--- What the exercise asks ---
The records that follow need to be output exactly as they are.

###

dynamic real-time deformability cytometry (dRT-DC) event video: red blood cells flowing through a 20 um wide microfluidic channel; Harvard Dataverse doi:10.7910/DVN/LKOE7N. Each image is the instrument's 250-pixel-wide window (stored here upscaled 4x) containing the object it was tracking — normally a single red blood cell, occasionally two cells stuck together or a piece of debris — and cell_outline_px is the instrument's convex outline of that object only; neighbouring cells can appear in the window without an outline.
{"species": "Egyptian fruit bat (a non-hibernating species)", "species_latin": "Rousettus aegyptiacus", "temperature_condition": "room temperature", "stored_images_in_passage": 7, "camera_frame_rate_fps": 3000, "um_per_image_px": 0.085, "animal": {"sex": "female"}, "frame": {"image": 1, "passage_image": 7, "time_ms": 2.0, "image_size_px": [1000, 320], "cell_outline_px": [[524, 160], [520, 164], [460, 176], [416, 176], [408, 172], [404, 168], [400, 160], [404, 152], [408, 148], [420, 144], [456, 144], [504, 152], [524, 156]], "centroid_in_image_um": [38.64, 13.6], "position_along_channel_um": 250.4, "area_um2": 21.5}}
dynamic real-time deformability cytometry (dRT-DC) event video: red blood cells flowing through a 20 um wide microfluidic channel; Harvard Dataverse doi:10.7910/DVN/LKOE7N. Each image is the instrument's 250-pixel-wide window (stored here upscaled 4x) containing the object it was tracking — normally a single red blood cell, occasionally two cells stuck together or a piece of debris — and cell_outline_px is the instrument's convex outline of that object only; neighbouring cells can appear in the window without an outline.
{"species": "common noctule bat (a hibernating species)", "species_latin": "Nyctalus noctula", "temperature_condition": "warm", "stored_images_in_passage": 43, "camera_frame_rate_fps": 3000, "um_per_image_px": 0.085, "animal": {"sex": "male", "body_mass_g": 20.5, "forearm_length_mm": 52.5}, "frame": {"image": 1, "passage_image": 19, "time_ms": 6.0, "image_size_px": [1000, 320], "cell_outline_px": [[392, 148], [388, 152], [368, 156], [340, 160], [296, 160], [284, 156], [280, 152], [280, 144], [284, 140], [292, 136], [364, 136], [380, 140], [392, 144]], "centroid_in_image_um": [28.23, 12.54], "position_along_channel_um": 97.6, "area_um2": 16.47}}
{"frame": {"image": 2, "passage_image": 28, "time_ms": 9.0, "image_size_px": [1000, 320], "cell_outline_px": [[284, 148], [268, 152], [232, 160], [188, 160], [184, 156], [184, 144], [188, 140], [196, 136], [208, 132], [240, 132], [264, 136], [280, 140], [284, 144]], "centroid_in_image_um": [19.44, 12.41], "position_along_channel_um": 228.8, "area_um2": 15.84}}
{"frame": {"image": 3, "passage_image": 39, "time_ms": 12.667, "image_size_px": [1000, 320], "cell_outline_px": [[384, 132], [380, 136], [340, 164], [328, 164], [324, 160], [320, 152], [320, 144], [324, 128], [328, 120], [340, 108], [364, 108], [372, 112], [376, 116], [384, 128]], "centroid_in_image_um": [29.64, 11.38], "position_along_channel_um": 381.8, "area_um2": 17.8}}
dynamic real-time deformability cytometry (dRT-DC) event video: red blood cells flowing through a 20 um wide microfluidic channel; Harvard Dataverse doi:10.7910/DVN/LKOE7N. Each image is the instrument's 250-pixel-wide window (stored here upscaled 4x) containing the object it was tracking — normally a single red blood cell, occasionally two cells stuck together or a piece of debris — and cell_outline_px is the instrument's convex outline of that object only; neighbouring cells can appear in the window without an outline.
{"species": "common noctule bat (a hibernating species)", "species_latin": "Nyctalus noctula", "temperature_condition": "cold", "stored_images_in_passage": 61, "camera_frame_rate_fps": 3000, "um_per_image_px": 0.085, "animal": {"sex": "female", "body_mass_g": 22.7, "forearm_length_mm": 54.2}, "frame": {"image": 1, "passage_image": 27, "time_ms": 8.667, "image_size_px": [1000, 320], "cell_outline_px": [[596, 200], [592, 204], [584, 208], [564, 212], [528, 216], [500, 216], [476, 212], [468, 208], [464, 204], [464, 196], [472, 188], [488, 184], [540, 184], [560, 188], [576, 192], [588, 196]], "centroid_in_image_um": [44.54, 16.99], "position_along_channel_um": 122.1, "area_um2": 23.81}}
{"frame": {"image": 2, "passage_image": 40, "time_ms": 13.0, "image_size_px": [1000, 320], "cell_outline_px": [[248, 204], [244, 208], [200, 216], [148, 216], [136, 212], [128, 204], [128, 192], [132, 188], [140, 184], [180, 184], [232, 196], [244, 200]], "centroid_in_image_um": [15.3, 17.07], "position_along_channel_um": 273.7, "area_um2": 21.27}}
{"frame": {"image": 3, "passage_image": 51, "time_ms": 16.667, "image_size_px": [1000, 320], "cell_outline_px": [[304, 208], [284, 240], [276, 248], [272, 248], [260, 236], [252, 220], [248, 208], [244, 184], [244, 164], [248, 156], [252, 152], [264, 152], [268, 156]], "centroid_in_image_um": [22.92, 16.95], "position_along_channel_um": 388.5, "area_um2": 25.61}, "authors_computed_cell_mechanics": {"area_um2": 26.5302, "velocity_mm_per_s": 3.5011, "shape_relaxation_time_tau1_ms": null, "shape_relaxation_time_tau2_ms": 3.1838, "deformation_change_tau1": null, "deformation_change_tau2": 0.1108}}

###

--- Result of this exercise ---
dynamic real-time deformability cytometry (dRT-DC) event video: red blood cells flowing through a 20 um wide microfluidic channel; Harvard Dataverse doi:10.7910/DVN/LKOE7N. Each image is the instrument's 250-pixel-wide window (stored here upscaled 4x) containing the object it was tracking — normally a single red blood cell, occasionally two cells stuck together or a piece of debris — and cell_outline_px is the instrument's convex outline of that object only; neighbouring cells can appear in the window without an outline.
{"species": "Egyptian fruit bat (a non-hibernating species)", "species_latin": "Rousettus aegyptiacus", "temperature_condition": "room temperature", "stored_images_in_passage": 7, "camera_frame_rate_fps": 3000, "um_per_image_px": 0.085, "animal": {"sex": "female"}, "frame": {"image": 1, "passage_image": 7, "time_ms": 2.0, "image_size_px": [1000, 320], "cell_outline_px": [[524, 160], [520, 164], [460, 176], [416, 176], [408, 172], [404, 168], [400, 160], [404, 152], [408, 148], [420, 144], [456, 144], [504, 152], [524, 156]], "centroid_in_image_um": [38.64, 13.6], "position_along_channel_um": 250.4, "area_um2": 21.5}}
dynamic real-time deformability cytometry (dRT-DC) event video: red blood cells flowing through a 20 um wide microfluidic channel; Harvard Dataverse doi:10.7910/DVN/LKOE7N. Each image is the instrument's 250-pixel-wide window (stored here upscaled 4x) containing the object it was tracking — normally a single red blood cell, occasionally two cells stuck together or a piece of debris — and cell_outline_px is the instrument's convex outline of that object only; neighbouring cells can appear in the window without an outline.
{"species": "common noctule bat (a hibernating species)", "species_latin": "Nyctalus noctula", "temperature_condition": "warm", "stored_images_in_passage": 43, "camera_frame_rate_fps": 3000, "um_per_image_px": 0.085, "animal": {"sex": "male", "body_mass_g": 20.5, "forearm_length_mm": 52.5}, "frame": {"image": 1, "passage_image": 19, "time_ms": 6.0, "image_size_px": [1000, 320], "cell_outline_px": [[392, 148], [388, 152], [368, 156], [340, 160], [296, 160], [284, 156], [280, 152], [280, 144], [284, 140], [292, 136], [364, 136], [380, 140], [392, 144]], "centroid_in_image_um": [28.23, 12.54], "position_along_channel_um": 97.6, "area_um2": 16.47}}
{"frame": {"image": 2, "passage_image": 28, "time_ms": 9.0, "image_size_px": [1000, 320], "cell_outline_px": [[284, 148], [268, 152], [232, 160], [188, 160], [184, 156], [184, 144], [188, 140], [196, 136], [208, 132], [240, 132], [264, 136], [280, 140], [284, 144]], "centroid_in_image_um": [19.44, 12.41], "position_along_channel_um": 228.8, "area_um2": 15.84}}
{"frame": {"image": 3, "passage_image": 39, "time_ms": 12.667, "image_size_px": [1000, 320], "cell_outline_px": [[384, 132], [380, 136], [340, 164], [328, 164], [324, 160], [320, 152], [320, 144], [324, 128], [328, 120], [340, 108], [364, 108], [372, 112], [376, 116], [384, 128]], "centroid_in_image_um": [29.64, 11.38], "position_along_channel_um": 381.8, "area_um2": 17.8}}
dynamic real-time deformability cytometry (dRT-DC) event video: red blood cells flowing through a 20 um wide microfluidic channel; Harvard Dataverse doi:10.7910/DVN/LKOE7N. Each image is the instrument's 250-pixel-wide window (stored here upscaled 4x) containing the object it was tracking — normally a single red blood cell, occasionally two cells stuck together or a piece of debris — and cell_outline_px is the instrument's convex outline of that object only; neighbouring cells can appear in the window without an outline.
{"species": "common noctule bat (a hibernating species)", "species_latin": "Nyctalus noctula", "temperature_condition": "cold", "stored_images_in_passage": 61, "camera_frame_rate_fps": 3000, "um_per_image_px": 0.085, "animal": {"sex": "female", "body_mass_g": 22.7, "forearm_length_mm": 54.2}, "frame": {"image": 1, "passage_image": 27, "time_ms": 8.667, "image_size_px": [1000, 320], "cell_outline_px": [[596, 200], [592, 204], [584, 208], [564, 212], [528, 216], [500, 216], [476, 212], [468, 208], [464, 204], [464, 196], [472, 188], [488, 184], [540, 184], [560, 188], [576, 192], [588, 196]], "centroid_in_image_um": [44.54, 16.99], "position_along_channel_um": 122.1, "area_um2": 23.81}}
{"frame": {"image": 2, "passage_image": 40, "time_ms": 13.0, "image_size_px": [1000, 320], "cell_outline_px": [[248, 204], [244, 208], [200, 216], [148, 216], [136, 212], [128, 204], [128, 192], [132, 188], [140, 184], [180, 184], [232, 196], [244, 200]], "centroid_in_image_um": [15.3, 17.07], "position_along_channel_um": 273.7, "area_um2": 21.27}}
{"frame": {"image": 3, "passage_image": 51, "time_ms": 16.667, "image_size_px": [1000, 320], "cell_outline_px": [[304, 208], [284, 240], [276, 248], [272, 248], [260, 236], [252, 220], [248, 208], [244, 184], [244, 164], [248, 156], [252, 152], [264, 152], [268, 156]], "centroid_in_image_um": [22.92, 16.95], "position_along_channel_um": 388.5, "area_um2": 25.61}, "authors_computed_cell_mechanics": {"area_um2": 26.5302, "velocity_mm_per_s": 3.5011, "shape_relaxation_time_tau1_ms": null, "shape_relaxation_time_tau2_ms": 3.1838, "deformation_change_tau1": null, "deformation_change_tau2": 0.1108}}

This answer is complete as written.